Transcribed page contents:

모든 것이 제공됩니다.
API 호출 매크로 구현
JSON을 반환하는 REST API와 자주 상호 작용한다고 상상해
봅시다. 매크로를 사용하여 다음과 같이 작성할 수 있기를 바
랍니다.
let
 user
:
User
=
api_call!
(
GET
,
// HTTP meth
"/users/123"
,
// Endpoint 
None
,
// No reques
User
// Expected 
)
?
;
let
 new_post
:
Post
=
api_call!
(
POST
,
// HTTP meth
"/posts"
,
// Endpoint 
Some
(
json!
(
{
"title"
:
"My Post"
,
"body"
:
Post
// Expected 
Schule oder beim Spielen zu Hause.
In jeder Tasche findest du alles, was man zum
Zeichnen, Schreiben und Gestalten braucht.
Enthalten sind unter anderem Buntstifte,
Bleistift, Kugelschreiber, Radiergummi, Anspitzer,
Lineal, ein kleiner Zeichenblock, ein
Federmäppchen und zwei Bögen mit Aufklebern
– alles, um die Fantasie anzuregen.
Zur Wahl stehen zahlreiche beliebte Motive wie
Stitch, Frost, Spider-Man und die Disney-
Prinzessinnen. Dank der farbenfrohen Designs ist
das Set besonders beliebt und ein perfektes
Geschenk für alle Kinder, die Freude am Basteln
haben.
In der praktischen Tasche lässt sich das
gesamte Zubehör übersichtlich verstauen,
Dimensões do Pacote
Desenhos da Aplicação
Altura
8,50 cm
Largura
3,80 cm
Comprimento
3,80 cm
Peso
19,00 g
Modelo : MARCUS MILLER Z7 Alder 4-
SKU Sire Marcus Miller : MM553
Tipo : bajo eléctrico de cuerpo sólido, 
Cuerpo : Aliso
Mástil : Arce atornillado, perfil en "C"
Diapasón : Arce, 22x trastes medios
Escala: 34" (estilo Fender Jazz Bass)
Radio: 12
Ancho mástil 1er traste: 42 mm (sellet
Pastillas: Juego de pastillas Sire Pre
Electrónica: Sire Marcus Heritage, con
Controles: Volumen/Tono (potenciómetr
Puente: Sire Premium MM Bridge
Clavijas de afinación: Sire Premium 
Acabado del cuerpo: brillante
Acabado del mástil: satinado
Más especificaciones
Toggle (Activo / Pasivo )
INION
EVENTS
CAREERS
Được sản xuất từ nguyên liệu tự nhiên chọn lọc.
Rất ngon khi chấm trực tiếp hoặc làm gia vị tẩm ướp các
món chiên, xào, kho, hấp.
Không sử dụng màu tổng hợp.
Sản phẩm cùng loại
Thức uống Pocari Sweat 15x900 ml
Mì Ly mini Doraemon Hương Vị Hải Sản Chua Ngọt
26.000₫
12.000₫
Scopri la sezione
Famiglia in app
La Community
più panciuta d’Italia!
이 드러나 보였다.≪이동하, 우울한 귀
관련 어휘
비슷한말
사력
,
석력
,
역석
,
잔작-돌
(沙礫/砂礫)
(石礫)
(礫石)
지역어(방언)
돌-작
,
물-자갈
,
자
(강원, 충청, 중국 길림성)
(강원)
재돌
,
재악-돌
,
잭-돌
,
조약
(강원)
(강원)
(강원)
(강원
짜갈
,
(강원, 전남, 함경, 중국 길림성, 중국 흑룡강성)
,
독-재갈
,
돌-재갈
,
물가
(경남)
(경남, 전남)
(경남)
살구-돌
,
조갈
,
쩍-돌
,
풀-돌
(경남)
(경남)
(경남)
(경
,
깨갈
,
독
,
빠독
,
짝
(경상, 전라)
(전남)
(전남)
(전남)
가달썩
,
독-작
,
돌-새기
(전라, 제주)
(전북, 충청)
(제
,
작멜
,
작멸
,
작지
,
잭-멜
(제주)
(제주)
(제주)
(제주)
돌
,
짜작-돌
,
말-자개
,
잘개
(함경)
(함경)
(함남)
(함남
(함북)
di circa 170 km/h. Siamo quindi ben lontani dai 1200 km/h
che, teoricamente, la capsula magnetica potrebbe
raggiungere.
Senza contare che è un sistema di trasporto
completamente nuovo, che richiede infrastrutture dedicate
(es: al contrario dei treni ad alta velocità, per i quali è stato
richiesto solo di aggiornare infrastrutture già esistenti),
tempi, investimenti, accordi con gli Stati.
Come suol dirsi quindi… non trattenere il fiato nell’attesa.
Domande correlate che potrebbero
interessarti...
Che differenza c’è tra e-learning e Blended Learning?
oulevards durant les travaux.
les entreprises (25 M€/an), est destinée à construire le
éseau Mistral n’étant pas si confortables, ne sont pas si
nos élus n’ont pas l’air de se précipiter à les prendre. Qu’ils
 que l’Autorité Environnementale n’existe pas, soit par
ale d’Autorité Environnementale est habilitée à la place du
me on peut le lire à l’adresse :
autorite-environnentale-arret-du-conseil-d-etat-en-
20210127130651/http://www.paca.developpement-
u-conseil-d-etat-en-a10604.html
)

### EXERCISE DESCRIPTION
Return, word for word, every line from the top of the entries down to the line that holds "Stitch, Frost, Spider-Man", both included.

### COMPLETED EXERCISE
모든 것이 제공됩니다.
API 호출 매크로 구현
JSON을 반환하는 REST API와 자주 상호 작용한다고 상상해
봅시다. 매크로를 사용하여 다음과 같이 작성할 수 있기를 바
랍니다.
let
 user
:
User
=
api_call!
(
GET
,
// HTTP meth
"/users/123"
,
// Endpoint 
None
,
// No reques
User
// Expected 
)
?
;
let
 new_post
:
Post
=
api_call!
(
POST
,
// HTTP meth
"/posts"
,
// Endpoint 
Some
(
json!
(
{
"title"
:
"My Post"
,
"body"
:
Post
// Expected 
Schule oder beim Spielen zu Hause.
In jeder Tasche findest du alles, was man zum
Zeichnen, Schreiben und Gestalten braucht.
Enthalten sind unter anderem Buntstifte,
Bleistift, Kugelschreiber, Radiergummi, Anspitzer,
Lineal, ein kleiner Zeichenblock, ein
Federmäppchen und zwei Bögen mit Aufklebern
– alles, um die Fantasie anzuregen.
Zur Wahl stehen zahlreiche beliebte Motive wie
Stitch, Frost, Spider-Man und die Disney-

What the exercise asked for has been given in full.